■ What is required
Note each line of the entries that includes "dominant". Then copy those lines.

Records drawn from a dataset
^^^^^^^^^^^^^^^^
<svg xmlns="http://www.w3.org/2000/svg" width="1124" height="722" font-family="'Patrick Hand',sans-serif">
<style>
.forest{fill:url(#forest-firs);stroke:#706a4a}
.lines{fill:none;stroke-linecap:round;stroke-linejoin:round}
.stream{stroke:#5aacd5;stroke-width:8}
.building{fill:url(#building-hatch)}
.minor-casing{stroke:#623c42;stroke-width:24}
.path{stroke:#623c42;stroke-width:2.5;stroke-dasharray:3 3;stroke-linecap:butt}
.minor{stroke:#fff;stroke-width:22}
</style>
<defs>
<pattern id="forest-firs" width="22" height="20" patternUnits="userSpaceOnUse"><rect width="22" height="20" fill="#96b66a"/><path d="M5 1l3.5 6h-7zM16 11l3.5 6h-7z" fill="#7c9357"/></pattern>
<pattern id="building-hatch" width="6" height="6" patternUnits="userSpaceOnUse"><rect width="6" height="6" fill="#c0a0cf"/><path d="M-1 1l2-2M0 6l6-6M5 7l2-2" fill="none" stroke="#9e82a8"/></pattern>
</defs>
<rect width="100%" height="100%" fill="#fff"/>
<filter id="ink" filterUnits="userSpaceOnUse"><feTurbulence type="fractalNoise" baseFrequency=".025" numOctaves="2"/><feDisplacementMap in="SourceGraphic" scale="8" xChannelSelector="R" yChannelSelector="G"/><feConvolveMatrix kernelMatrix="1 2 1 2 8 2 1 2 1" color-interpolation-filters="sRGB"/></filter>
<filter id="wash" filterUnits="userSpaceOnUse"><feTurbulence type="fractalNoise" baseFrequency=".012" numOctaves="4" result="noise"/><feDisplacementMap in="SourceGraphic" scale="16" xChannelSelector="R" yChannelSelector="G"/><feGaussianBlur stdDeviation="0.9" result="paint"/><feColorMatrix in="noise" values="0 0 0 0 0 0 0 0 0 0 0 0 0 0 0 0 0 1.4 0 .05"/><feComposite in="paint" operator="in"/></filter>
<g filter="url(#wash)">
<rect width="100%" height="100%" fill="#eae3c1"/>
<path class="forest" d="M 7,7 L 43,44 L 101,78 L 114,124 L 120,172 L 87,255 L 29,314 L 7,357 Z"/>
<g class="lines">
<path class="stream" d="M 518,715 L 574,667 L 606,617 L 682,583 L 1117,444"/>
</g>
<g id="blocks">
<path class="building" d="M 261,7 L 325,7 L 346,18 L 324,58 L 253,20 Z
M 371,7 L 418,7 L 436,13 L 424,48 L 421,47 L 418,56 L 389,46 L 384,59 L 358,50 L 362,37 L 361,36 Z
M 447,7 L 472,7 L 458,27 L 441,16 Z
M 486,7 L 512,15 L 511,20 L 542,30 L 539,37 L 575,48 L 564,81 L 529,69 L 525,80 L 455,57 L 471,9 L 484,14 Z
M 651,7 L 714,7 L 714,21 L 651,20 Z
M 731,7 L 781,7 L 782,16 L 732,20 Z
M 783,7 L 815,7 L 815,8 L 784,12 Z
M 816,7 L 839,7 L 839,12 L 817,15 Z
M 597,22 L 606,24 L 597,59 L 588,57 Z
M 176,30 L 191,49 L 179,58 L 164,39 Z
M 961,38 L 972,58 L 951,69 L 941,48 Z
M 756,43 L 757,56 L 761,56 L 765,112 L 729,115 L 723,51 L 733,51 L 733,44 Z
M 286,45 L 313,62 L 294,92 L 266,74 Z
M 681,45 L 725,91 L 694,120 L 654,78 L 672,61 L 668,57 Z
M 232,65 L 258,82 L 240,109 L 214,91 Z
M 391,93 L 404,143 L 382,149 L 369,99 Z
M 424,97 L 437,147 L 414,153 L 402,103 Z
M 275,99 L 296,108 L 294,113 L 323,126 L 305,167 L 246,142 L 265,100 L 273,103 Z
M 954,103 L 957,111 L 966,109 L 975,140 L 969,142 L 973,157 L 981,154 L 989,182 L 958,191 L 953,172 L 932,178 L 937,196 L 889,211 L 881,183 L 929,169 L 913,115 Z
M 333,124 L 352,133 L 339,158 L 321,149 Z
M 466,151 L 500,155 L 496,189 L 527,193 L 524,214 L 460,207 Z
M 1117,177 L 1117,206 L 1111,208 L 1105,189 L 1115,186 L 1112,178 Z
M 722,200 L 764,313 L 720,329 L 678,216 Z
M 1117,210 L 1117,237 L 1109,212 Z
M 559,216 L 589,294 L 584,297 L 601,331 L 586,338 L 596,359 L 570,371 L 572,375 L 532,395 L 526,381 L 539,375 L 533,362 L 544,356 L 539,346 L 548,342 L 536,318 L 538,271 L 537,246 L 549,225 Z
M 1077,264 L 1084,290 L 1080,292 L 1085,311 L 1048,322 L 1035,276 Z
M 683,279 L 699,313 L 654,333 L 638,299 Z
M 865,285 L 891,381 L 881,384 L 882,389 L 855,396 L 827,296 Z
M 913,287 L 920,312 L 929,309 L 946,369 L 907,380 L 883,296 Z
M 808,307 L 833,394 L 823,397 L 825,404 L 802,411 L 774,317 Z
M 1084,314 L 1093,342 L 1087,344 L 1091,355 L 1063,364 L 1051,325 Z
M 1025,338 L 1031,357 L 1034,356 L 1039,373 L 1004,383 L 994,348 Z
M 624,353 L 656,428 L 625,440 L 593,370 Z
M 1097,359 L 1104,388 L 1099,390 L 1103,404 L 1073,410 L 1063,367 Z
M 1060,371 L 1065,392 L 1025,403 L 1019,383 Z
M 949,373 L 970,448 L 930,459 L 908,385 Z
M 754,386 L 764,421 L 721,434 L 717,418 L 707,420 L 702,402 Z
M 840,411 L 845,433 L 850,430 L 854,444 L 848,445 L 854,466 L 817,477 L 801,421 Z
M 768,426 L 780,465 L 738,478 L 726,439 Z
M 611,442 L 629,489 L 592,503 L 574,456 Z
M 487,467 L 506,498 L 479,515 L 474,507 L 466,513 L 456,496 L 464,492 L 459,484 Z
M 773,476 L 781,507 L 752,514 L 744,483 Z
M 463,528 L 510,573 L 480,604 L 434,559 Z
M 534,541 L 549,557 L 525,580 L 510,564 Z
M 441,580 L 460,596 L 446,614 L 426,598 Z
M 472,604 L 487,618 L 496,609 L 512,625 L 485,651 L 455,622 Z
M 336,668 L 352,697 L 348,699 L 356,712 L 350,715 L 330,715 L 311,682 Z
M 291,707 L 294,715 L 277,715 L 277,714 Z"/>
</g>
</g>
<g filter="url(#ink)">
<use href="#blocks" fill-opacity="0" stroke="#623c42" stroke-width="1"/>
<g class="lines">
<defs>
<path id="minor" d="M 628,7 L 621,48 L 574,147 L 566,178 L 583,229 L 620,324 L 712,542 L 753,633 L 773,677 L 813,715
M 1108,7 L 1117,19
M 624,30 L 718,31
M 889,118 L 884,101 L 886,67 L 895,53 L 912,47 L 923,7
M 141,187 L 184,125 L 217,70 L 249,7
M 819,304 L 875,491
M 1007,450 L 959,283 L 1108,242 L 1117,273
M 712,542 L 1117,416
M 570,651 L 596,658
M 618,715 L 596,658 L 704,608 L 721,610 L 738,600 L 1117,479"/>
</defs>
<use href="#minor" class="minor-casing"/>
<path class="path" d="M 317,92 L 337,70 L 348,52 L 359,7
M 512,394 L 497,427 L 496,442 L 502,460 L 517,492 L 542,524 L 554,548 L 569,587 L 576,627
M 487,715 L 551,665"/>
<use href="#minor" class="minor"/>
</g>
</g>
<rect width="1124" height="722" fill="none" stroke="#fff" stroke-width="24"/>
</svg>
^^^^^^^^^^^^^^^^
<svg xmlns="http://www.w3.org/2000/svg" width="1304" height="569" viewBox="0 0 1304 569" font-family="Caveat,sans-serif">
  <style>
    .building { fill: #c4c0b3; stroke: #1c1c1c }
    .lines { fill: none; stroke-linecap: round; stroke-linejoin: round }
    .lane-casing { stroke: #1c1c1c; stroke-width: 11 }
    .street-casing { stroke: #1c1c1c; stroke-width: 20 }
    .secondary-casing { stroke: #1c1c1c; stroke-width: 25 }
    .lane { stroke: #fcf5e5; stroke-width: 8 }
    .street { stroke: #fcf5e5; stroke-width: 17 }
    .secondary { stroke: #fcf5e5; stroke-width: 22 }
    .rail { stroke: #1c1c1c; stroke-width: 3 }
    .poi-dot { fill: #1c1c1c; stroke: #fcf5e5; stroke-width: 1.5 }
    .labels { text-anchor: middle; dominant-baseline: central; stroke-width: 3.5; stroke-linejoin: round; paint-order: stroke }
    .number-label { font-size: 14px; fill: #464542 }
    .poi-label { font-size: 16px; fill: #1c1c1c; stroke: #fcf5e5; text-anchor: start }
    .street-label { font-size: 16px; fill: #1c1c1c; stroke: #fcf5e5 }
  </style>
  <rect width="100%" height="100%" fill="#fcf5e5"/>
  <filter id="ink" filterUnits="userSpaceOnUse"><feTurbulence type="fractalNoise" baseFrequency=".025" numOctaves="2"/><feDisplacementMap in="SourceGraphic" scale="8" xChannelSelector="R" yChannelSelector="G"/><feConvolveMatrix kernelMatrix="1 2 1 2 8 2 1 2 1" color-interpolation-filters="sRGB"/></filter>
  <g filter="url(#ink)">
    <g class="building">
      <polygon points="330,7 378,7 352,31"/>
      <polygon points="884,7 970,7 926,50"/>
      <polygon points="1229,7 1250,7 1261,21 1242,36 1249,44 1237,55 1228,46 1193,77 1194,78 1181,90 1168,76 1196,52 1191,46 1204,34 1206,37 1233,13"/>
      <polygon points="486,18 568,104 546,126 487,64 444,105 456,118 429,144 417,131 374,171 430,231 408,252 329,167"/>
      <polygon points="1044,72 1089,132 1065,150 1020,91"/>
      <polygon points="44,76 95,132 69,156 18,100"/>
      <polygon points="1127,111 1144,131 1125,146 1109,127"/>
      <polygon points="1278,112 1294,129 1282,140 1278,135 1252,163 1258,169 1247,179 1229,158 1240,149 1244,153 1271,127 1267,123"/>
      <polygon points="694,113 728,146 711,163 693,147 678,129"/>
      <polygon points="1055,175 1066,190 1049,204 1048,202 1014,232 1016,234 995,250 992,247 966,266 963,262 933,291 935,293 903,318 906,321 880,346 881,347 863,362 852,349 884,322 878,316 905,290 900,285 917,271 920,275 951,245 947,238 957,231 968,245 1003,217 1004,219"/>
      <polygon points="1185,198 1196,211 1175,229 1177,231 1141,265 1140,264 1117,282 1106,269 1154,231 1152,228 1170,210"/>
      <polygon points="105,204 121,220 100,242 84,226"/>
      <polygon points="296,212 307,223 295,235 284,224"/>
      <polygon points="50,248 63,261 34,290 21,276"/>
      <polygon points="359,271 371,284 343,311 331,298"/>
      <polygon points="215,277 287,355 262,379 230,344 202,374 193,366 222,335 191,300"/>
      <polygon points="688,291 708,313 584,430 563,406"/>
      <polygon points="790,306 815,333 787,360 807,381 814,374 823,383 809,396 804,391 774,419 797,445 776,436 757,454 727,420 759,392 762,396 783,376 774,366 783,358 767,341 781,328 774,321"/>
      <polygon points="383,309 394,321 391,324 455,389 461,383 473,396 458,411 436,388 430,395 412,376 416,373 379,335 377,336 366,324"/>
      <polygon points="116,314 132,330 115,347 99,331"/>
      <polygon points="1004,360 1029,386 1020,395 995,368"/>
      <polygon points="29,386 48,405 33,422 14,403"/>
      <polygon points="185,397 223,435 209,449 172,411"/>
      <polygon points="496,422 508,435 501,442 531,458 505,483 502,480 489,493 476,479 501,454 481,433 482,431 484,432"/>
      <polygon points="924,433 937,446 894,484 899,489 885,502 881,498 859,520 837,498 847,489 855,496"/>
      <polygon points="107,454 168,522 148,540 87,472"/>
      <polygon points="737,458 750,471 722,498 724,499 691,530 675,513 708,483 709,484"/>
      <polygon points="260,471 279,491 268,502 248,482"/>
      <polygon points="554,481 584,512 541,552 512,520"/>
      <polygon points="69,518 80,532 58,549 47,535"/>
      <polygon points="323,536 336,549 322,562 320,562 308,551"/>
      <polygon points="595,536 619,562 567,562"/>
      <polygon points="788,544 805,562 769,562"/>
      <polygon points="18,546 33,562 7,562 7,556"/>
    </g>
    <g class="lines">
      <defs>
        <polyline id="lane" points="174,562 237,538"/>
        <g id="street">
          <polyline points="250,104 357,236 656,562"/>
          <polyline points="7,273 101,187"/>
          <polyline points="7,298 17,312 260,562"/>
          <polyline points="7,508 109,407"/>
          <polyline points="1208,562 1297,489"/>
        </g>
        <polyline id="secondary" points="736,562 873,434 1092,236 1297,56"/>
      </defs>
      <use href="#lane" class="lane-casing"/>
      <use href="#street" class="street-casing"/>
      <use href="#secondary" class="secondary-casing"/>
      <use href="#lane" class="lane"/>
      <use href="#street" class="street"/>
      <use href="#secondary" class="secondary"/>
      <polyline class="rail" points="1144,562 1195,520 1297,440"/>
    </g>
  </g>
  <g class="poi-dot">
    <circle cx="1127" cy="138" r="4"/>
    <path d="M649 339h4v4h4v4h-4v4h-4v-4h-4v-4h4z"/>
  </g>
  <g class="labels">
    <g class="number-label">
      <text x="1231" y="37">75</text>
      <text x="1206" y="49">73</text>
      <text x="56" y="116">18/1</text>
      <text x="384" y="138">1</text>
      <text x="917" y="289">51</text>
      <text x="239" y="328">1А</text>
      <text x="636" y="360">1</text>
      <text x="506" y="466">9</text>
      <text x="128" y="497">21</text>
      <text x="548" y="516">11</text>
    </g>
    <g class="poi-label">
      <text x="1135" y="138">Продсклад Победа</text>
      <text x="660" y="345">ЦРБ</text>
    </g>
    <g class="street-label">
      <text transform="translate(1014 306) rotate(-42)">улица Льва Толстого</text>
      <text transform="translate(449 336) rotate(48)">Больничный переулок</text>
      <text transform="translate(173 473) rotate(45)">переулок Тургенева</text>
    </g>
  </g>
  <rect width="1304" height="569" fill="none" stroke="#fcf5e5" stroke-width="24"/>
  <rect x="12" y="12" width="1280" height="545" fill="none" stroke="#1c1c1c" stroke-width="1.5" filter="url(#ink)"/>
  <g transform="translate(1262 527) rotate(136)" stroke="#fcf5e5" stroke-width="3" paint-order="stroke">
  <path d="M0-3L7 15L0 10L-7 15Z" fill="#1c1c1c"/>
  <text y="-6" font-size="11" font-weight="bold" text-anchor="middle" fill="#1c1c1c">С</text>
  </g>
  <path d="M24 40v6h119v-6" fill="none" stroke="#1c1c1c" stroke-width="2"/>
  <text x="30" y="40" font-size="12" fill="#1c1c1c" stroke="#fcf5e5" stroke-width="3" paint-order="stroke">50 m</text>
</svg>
^^^^^^^^^^^^^^^^
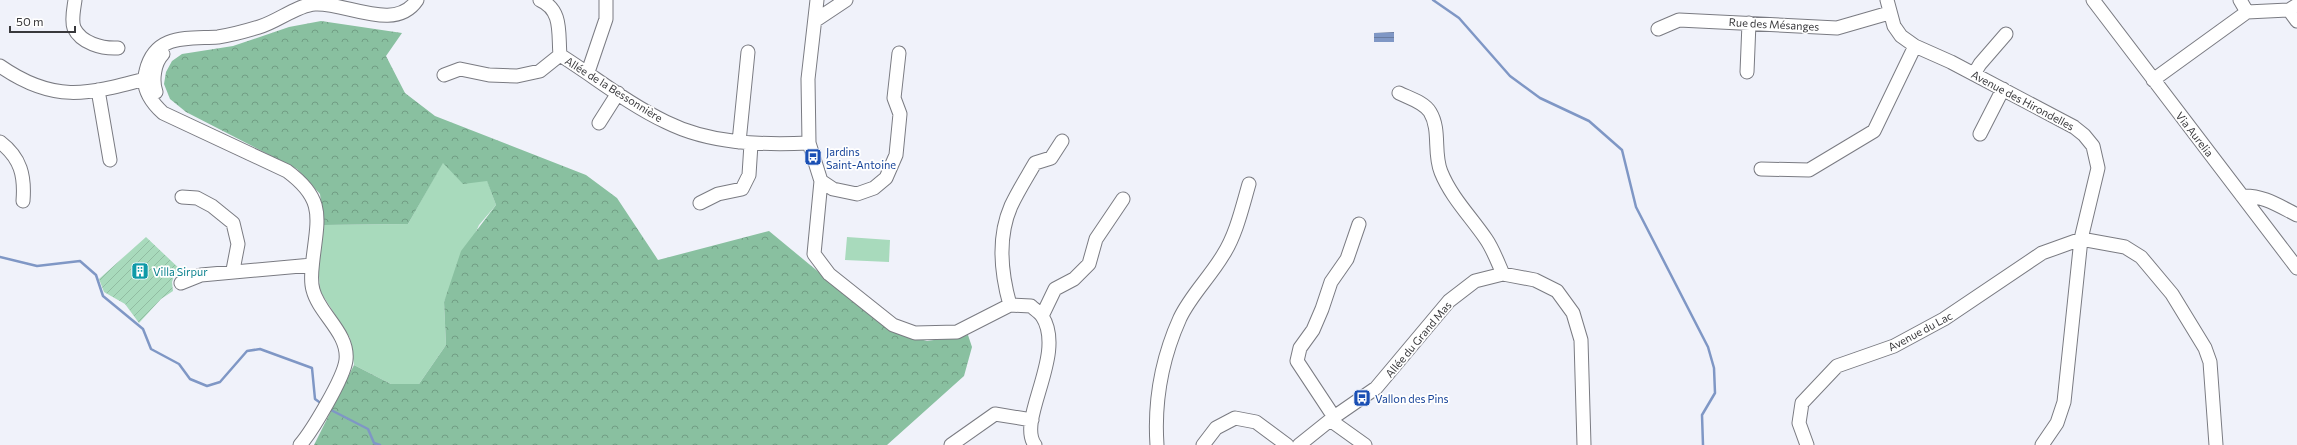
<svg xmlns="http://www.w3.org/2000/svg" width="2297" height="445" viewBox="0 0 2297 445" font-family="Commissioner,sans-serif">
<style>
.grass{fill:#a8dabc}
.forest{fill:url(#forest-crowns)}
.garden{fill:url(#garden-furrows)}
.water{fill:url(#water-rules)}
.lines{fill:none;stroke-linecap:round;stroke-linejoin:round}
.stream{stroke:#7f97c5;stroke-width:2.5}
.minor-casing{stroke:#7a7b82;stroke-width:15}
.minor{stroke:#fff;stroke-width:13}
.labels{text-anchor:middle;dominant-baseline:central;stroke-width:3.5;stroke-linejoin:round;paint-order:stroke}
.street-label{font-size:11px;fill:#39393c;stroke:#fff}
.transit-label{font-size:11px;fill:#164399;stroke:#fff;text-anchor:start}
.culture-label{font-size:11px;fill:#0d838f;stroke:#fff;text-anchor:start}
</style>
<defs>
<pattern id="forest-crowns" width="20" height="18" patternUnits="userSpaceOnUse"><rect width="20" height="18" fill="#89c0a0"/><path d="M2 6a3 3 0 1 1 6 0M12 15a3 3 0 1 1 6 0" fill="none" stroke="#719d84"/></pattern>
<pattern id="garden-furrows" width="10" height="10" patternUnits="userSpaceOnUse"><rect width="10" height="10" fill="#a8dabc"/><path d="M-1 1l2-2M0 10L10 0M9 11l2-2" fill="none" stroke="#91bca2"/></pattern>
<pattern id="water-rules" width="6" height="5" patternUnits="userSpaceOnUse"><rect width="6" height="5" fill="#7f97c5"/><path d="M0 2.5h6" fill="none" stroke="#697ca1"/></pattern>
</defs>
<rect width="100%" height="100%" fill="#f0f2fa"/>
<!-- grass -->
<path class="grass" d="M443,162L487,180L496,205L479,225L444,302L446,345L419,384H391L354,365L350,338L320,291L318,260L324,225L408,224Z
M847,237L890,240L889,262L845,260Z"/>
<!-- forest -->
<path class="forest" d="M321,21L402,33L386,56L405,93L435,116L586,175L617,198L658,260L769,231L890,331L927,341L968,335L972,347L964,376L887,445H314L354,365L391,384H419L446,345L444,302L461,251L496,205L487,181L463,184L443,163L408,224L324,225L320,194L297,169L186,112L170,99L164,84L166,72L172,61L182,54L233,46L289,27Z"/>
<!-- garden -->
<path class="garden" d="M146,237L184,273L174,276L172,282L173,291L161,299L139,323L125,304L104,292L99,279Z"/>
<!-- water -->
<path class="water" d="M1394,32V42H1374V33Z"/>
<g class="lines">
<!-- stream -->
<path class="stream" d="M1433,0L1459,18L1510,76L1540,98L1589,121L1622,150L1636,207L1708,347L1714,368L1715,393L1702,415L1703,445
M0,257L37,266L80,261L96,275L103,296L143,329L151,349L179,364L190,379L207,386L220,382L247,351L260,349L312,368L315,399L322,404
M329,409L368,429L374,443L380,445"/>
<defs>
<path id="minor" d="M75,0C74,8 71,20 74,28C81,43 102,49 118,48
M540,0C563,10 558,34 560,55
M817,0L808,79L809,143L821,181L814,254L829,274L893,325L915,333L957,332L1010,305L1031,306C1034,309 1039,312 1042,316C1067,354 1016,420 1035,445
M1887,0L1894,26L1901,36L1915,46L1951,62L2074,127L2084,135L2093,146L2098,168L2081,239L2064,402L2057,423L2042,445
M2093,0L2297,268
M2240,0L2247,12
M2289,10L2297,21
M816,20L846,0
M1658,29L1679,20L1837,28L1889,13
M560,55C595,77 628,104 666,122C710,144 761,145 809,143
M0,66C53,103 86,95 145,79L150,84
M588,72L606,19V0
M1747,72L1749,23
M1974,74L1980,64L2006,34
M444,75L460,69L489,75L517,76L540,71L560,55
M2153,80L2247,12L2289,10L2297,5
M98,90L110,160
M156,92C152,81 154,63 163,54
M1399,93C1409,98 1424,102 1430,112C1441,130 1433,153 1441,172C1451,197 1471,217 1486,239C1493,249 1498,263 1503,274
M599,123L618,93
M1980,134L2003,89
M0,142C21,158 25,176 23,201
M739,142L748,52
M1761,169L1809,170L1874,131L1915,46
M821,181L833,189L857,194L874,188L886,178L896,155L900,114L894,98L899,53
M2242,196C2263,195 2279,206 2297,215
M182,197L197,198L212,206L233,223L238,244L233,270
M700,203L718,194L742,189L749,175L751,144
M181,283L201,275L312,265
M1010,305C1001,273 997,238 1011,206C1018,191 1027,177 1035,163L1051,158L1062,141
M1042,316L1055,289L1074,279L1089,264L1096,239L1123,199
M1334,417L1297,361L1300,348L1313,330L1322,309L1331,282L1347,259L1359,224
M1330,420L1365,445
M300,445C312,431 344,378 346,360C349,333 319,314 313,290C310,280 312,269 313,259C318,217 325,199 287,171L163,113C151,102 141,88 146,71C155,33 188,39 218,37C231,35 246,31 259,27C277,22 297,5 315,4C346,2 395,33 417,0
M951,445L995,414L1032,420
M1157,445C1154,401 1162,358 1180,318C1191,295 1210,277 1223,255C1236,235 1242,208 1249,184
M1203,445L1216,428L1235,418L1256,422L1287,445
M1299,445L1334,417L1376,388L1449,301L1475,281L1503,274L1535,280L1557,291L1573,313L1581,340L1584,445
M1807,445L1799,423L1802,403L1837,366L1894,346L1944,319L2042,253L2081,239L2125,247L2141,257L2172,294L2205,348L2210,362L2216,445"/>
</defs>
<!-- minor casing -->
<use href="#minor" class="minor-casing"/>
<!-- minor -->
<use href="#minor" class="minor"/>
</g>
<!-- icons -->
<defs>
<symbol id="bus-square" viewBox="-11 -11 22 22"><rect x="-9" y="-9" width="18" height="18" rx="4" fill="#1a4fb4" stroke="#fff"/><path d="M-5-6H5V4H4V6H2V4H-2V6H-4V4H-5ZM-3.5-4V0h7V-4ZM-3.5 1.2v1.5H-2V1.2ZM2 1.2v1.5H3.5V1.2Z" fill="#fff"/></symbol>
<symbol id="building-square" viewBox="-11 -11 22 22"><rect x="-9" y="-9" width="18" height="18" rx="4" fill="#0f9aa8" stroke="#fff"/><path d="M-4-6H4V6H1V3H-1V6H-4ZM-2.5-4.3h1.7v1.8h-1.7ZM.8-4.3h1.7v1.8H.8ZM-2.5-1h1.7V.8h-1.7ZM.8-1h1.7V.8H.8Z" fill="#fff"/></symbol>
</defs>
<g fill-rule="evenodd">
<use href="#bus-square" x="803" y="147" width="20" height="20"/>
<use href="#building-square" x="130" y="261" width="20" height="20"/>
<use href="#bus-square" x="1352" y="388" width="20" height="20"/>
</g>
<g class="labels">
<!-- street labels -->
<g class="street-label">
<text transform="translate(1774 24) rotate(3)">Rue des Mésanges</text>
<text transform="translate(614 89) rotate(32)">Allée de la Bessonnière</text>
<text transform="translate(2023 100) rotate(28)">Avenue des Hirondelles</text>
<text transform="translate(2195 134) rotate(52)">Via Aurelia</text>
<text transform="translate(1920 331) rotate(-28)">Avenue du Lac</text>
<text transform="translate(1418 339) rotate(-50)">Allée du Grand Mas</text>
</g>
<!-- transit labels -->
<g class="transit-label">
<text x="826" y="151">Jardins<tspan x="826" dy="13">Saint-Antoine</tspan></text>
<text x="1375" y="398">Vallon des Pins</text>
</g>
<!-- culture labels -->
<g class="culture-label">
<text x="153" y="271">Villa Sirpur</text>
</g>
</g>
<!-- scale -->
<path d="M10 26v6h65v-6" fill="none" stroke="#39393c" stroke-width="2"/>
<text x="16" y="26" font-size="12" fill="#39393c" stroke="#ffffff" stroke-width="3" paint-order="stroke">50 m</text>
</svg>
^^^^^^^^^^^^^^^^
■ Result for this exercise
    .labels { text-anchor: middle; dominant-baseline: central; stroke-width: 3.5; stroke-linejoin: round; paint-order: stroke }
.labels{text-anchor:middle;dominant-baseline:central;stroke-width:3.5;stroke-linejoin:round;paint-order:stroke}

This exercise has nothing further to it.